Where the records below reach the line containing "wrist: (293, 822)", start transcribing, and end with the line containing "pinky dip: (906, 849)", exactly and with nothing else added.

**Material supplied:**
--------------------
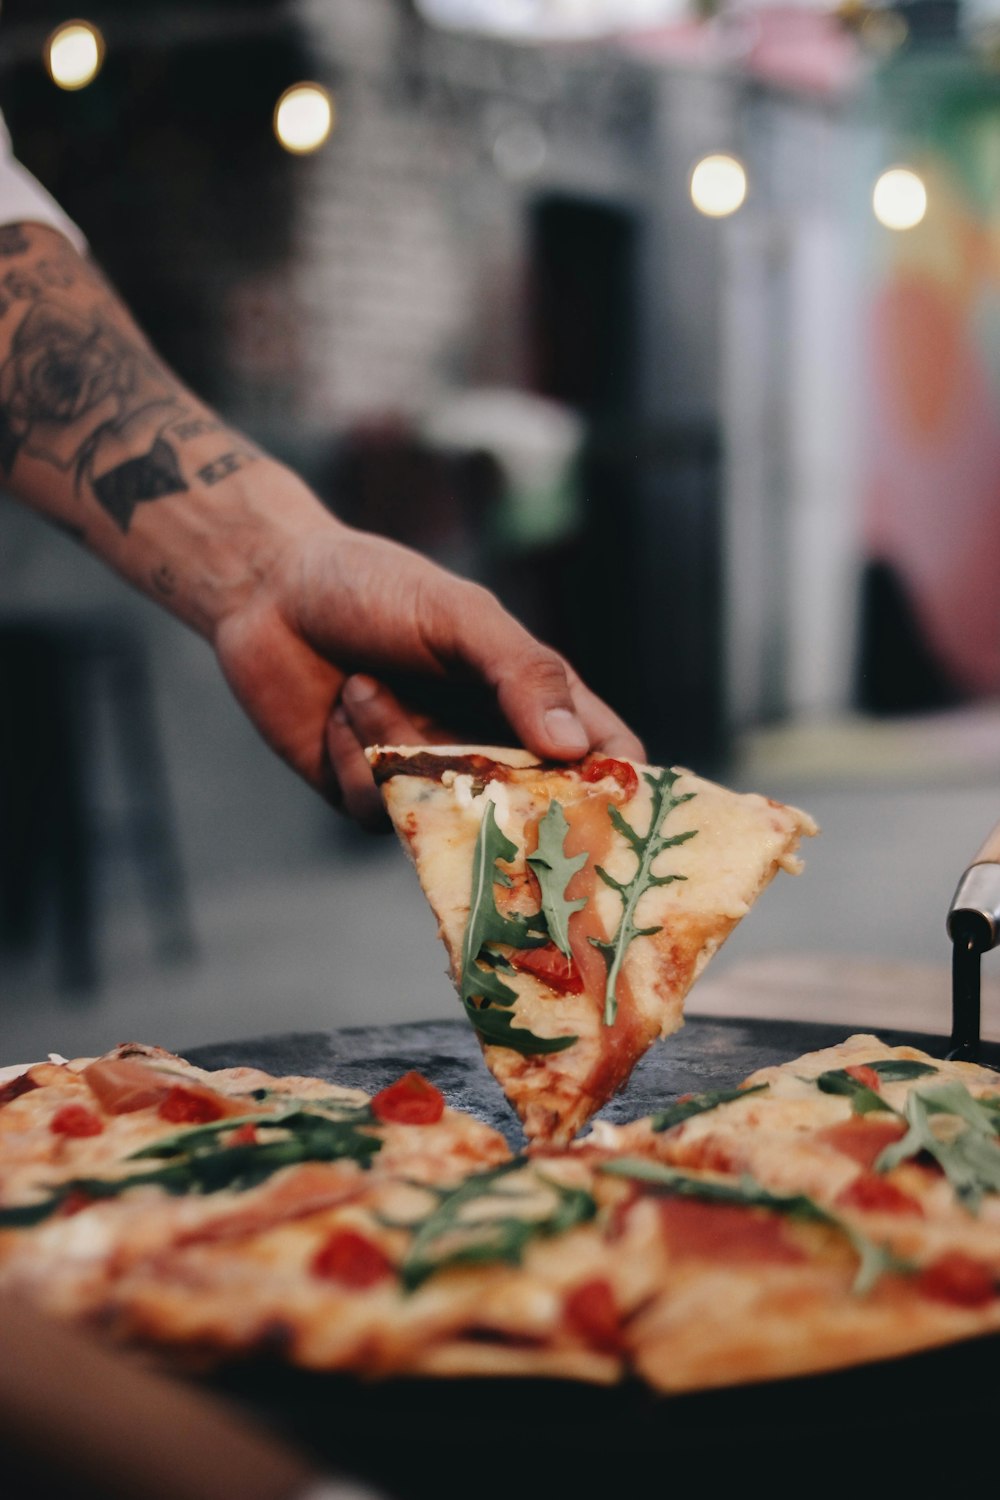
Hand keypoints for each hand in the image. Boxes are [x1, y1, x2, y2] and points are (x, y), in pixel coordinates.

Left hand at [213, 519, 643, 826]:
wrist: (268, 590)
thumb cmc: (374, 585)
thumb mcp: (458, 614)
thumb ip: (522, 673)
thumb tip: (574, 747)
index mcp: (531, 698)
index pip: (604, 760)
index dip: (618, 795)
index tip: (607, 816)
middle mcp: (491, 746)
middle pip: (532, 814)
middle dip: (500, 804)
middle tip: (466, 771)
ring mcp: (433, 778)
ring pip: (445, 814)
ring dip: (397, 747)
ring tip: (362, 684)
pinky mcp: (372, 797)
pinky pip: (381, 815)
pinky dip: (354, 761)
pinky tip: (337, 711)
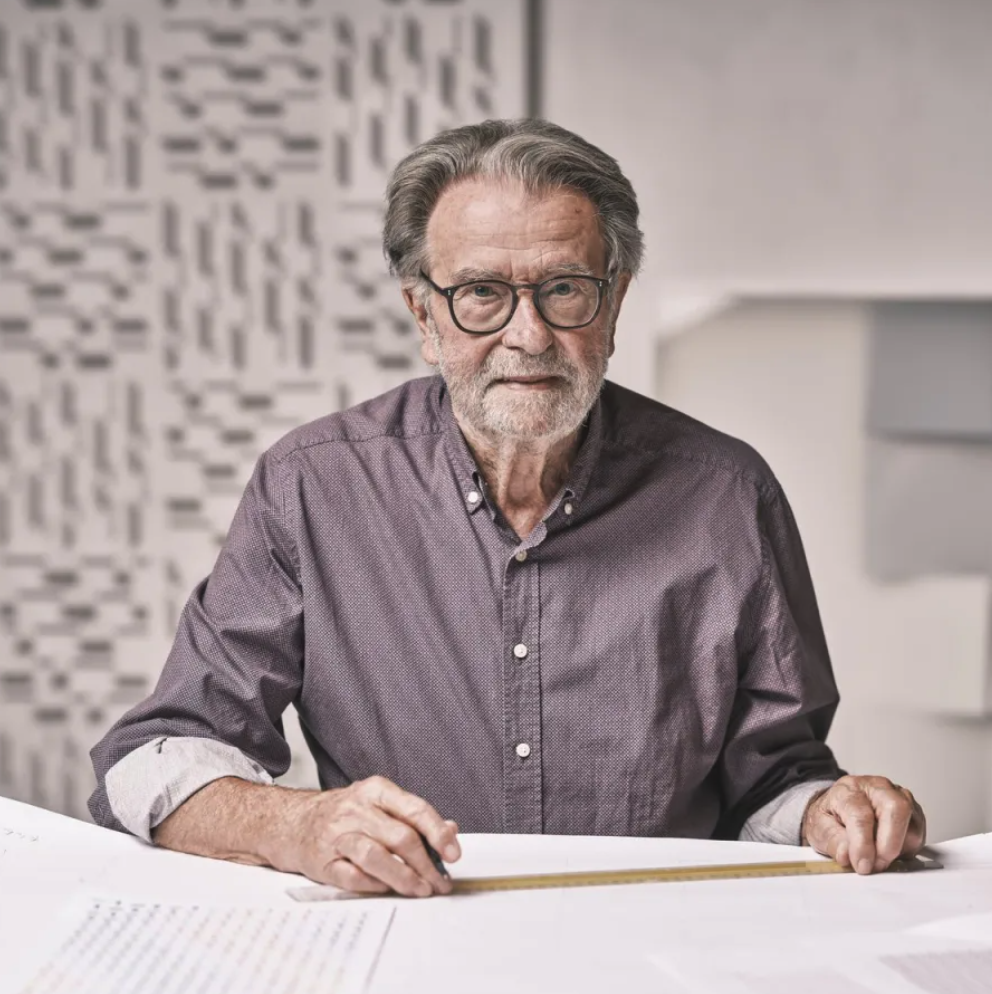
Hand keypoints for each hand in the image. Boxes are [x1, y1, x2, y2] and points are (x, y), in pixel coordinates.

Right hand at [288, 775, 460, 896]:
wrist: (293, 822)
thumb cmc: (346, 814)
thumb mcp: (380, 803)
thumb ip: (414, 816)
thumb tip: (450, 830)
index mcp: (376, 790)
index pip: (415, 810)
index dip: (438, 833)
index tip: (453, 854)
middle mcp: (357, 810)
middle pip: (401, 837)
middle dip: (426, 865)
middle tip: (440, 883)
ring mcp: (338, 835)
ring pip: (377, 858)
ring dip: (404, 878)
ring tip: (421, 890)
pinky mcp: (323, 861)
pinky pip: (354, 877)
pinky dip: (375, 886)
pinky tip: (388, 889)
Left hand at [802, 774, 925, 874]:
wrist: (837, 809)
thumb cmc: (831, 816)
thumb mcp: (819, 828)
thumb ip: (833, 841)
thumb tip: (846, 855)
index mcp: (849, 789)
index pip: (861, 815)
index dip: (863, 845)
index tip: (862, 865)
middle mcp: (877, 788)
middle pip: (896, 808)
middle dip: (889, 844)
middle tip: (877, 865)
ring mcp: (898, 797)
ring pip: (912, 824)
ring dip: (898, 849)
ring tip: (877, 857)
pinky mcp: (913, 811)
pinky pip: (918, 833)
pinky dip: (906, 849)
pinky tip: (887, 850)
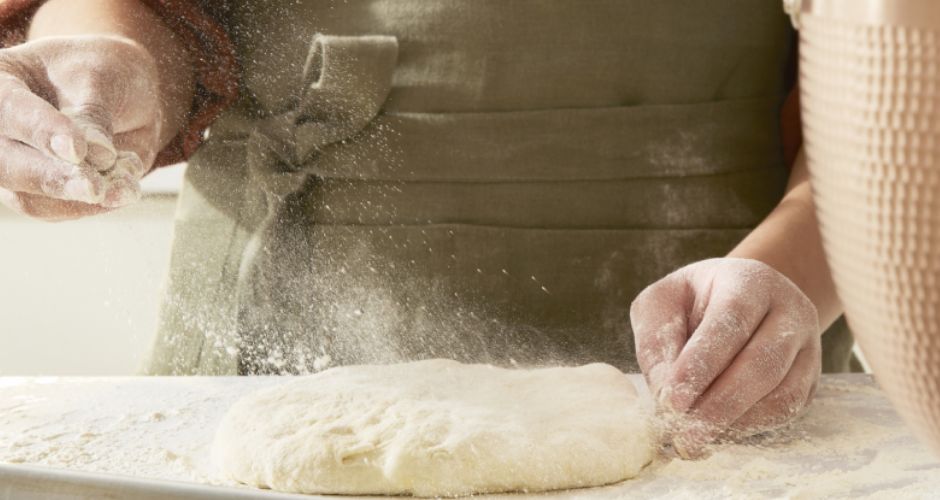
--------------------
**Written answer:**
wrist: (293, 822)
thumb cmc: (346, 814)
thumb mcp: (380, 803)
thumb ip: (414, 816)
thumb tip: (450, 830)
index mcp: (376, 790)
index pip: (415, 810)
index dip: (438, 833)
index tip: (453, 854)
middle mcp: (357, 810)
middle pip: (401, 837)
middle dip: (426, 865)
middle tip: (440, 883)
ring mcp: (338, 835)
ring pip: (377, 858)
ring dip: (404, 878)
ring tip: (421, 890)
pinky mcp: (323, 861)
pinky pip: (354, 877)
pinky dip: (375, 886)
pinky tip: (388, 889)
Left hand at [802, 774, 925, 874]:
wrist: (837, 809)
thumb cmc: (831, 816)
thumb mcp: (819, 828)
thumb ip: (833, 841)
thumb tip: (846, 855)
index mcp: (849, 789)
index pip: (861, 815)
index dip: (863, 845)
index tip: (862, 865)
middle mcp: (877, 788)
middle pip: (896, 808)
middle dip: (889, 844)
middle tip: (877, 865)
ring mcp: (898, 797)
ring pip: (912, 824)
ring dip: (898, 849)
ring tip: (877, 857)
pinky mcp: (913, 811)
pinky pip: (918, 833)
pinky dip: (906, 849)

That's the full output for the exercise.